Intéressant polar qui vaut la peine de se déplacer pour le voir. Ce volet des enquêtes du département V nous embarque dans un film glauque à souhait qui remplit une par une toutes les caractéristiques du polar à la scandinave. Critique de leur modèle idyllique, de l'éducation des jeunes, de ces riches et puissants qui se permettent les pires atrocités en toute impunité parce que la société les protège ; héros qui n'en est pas un, personnage principal taiseux et cabossé qui se reconnaît dans les protagonistes étranges sur lesquels il doit enquêter, bref, un bon vieux polar sale, sombre et amer comme on les aime.
Jolies images, climat dégueulasse, ambiance soignée, beaux plans, méchants bien sales et méchants, acteurs en pleine forme et bonne gestion du rythme.
Maintenant ... Le film reste convenu, bien trop convenu.

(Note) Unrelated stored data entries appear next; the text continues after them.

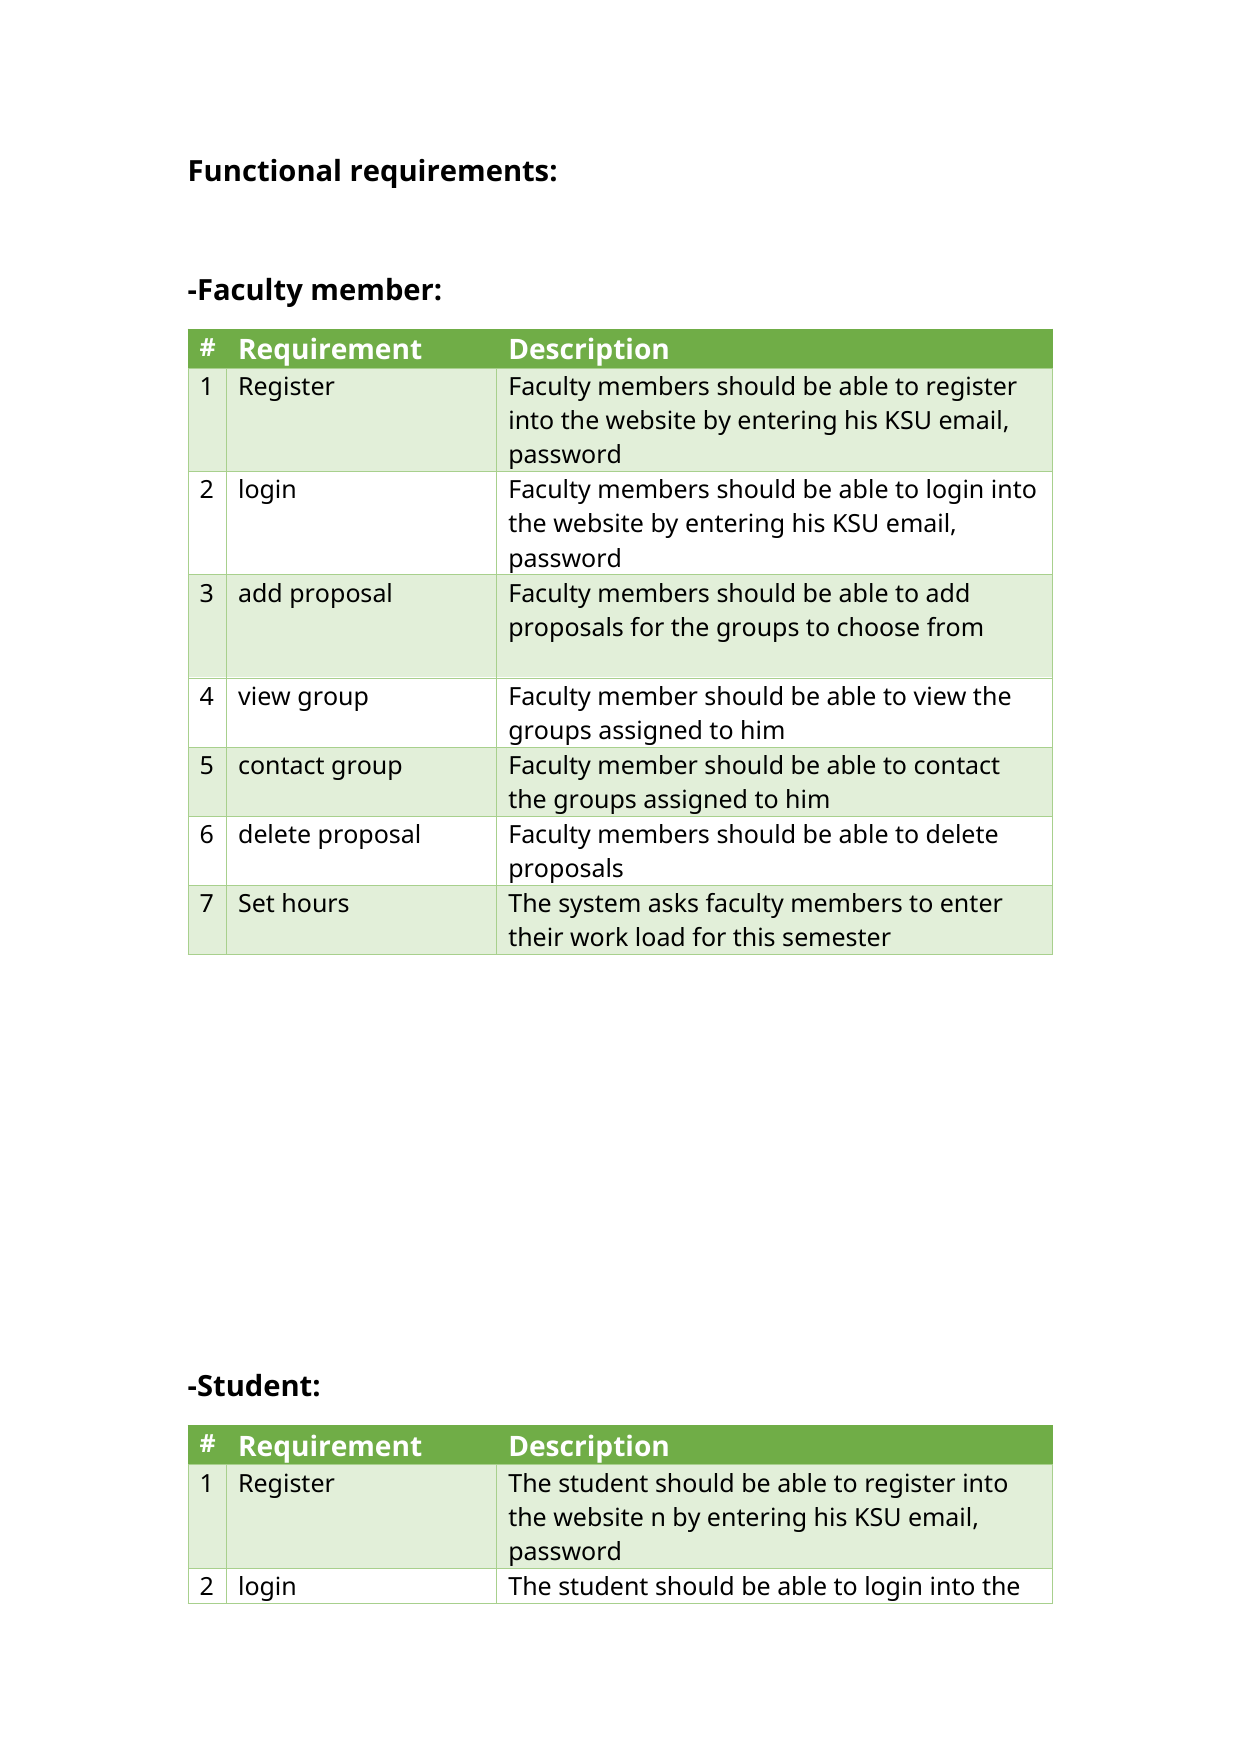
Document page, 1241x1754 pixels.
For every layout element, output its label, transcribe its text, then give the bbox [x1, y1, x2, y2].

table_cell 1 [189, 369, 226, 471]
table_cell login [227, 1569, 496, 1603]
table_cell contact group [227, 748, 496, 816]
table_cell add proposal [227, 575, 496, 677]
table_header Requirement [227, 330, 496, 368]
table_header # [189, 330, 226, 368]
table_cell The system asks faculty members to enter their work load for this semester [497, 886, 1052, 954]
table_cell Faculty members should be able to register into the website by entering his KSU email, password [497, 369, 1052, 471]
table_cell 3 [189, 575, 226, 677]
table_header Description [497, 330, 1052, 368]
table_cell Set hours [227, 886, 496, 954]
table_cell 4 [189, 679, 226, 747]
table_cell Faculty members should be able to add proposals for the groups to choose from [497, 575, 1052, 677]
table_header # [189, 1426, 226, 1464]
table_cell The student should be able to login into the website n by entering his KSU email, password [497, 1569, 1052, 1603]
text Functional requirements: [187, 150, 1053, 190]
table_cell Faculty members should be able to delete proposals [497, 817, 1052, 885]
table_cell Faculty members should be able to login into the website by entering his KSU email, password [497, 472, 1052, 574]
table_header Description [497, 1426, 1052, 1464]
table_cell Faculty member should be able to contact the groups assigned to him [497, 748, 1052, 816]
table_cell 1 [189, 1465, 226, 1568]
table_header Requirement [227, 1426, 496, 1464]
table_cell login [227, 472, 496, 574]
table_cell 7 [189, 886, 226, 954]
table_cell 6 [189, 817, 226, 885]
table_cell Register [227, 369, 496, 471]
table_cell The student should be able to register into the website n by entering his KSU email, password [497, 1465, 1052, 1568]
table_cell Register [227, 1465, 496, 1568]
table_cell 2 [189, 472, 226, 574]
table_cell delete proposal [227, 817, 496, 885]
text -Faculty member: [187, 269, 1053, 309]
table_cell 2 [189, 1569, 226, 1603]
table_cell view group [227, 679, 496, 747]
table_cell 5 [189, 748, 226, 816]
table_cell Faculty member should be able to view the groups assigned to him [497, 679, 1052, 747]
text -Student: [187, 1366, 1053, 1405]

L'intrigue est très prévisible, même si elle se suit, je l'ai dit, avec plaisir, et on en devine vite les divers rebondissements. Quelques ficelles un peu grosses, aussi (c'est marrant comme Assad n'est jamais là quand on a besoin de lui, le temps que son cher coéquipier se prenne quelques dérouillées), et une confrontation finale à la fois prévisible et convenue - rappelant en sus très fortement la fin du premier tome de Millénium, dont l'influence se fait sentir à de nombreuses reprises. Mais n'est pas Millénium qui veut, et le propos, bien que sombre et amer, n'est guère poussé très loin et certaines pistes ne sont qu'amorcées (la belle-mère de Kimmie, par exemple, qui aurait pu faire un bon personnage secondaire). Quelques scènes inutilement trash pour le plaisir de choquer ou mettre mal à l'aise, mais ce n'est là qu'un ressenti personnel pour le coup.
Bref, un bon petit polar, visionnage sympathique à l'ambiance suffisamment prenante et soignée pour qu'on ne regrette pas d'être venu ; mais rien de bien marquant dans ce polar qui ne réussit pas vraiment à se détacher du reste des productions du genre. Et dans le genre polar suédois sombre, on est tout de même relativement bien servis ces derniers temps, aussi la concurrence est-elle rude.
Restent donc cette ambiance, ces images, et quelques "gueules" ou scènes marquantes, traitées, il faut le reconnaître, avec soin et mesure. Dommage donc qu'on n'ait pas osé pousser plus loin et sortir des sentiers battus.